In August 1980, Broyhill was purchased by Interco, Inc., a St. Louis based manufacturer of shoes and clothing, for $151.5 million.

== Political career ==
In the early days of World War II, Broyhill was named to the Furniture Industry Advisory Committee of the Office of Price Administration. In his capacity, Broyhill assisted in the determination of proper allocation of resources between the military and civilians. In 1943, Broyhill was elected to the Southern Furniture Manufacturers Association and helped get price controls on furniture lifted. Broyhill served as the National Committeeman for North Carolina's Republican National Committee from 1948 to 1976, as well as the North Carolina representative to its finance committee.

==Personal life and death==
Broyhill married Satie Hunt, a former Boone student and aspiring musician, on June 18, 1921. They had four children, including Jim Broyhill.

Broyhill died at age 96, on July 1, 1988, of natural causes. He was buried in the Little Rock Baptist Church Cemetery in North Carolina.

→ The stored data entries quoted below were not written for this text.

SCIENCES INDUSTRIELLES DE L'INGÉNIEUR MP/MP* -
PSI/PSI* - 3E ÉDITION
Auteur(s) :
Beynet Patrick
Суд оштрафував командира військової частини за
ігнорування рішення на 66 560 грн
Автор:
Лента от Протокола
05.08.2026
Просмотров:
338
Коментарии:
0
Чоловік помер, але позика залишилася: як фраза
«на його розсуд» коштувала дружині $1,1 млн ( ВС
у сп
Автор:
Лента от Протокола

==Broyhill Family Foundation ==
Broyhill founded the Broyhill Family Foundation in 1946. Since its founding, Broyhill and the Foundation have donated over $100 million to many charitable causes. The Foundation primarily supports endowments for programs and scholarships at various colleges, for health care research and programs, and non-profit, charitable organizations. The Foundation funded the construction of the J.E. Broyhill Civic Center, the Broyhill Equestrian Preserve, the Broyhill Chapel & Bentley Fellowship Hall at Mars Hill University, the Broyhill Adventure Course and the Broyhill School of Management at Gardner-Webb University, and the Broyhill Commons and James T. Broyhill Stadium Entrance at Appalachian State University, among others. The Broyhill Home was founded in 1971 in Clyde, North Carolina. It is a residential facility for school-age children that employs live-in childcare workers that provide children with daily support and care.

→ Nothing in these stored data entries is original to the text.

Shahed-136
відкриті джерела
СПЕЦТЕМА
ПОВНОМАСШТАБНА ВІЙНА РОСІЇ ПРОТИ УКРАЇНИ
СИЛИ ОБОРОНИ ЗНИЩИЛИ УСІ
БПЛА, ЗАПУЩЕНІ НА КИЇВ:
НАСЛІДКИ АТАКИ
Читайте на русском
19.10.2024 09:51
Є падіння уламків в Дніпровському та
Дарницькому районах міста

== Honors and recognition ==

- In 1946, Broyhill was named "Furniture Man of the Year" by the Board of Governors of the American Furniture Mart for industrial, civic, and social service.
- In 1967, Broyhill was named by the Southern Manufacturer's Association to receive the James T. Ryan Award.
- In 1971, Broyhill earned an honorary doctorate, the Doctor of Commercial Science, from Appalachian State University.
- In 1990, Broyhill was inducted into the North Carolina Business Hall of Fame.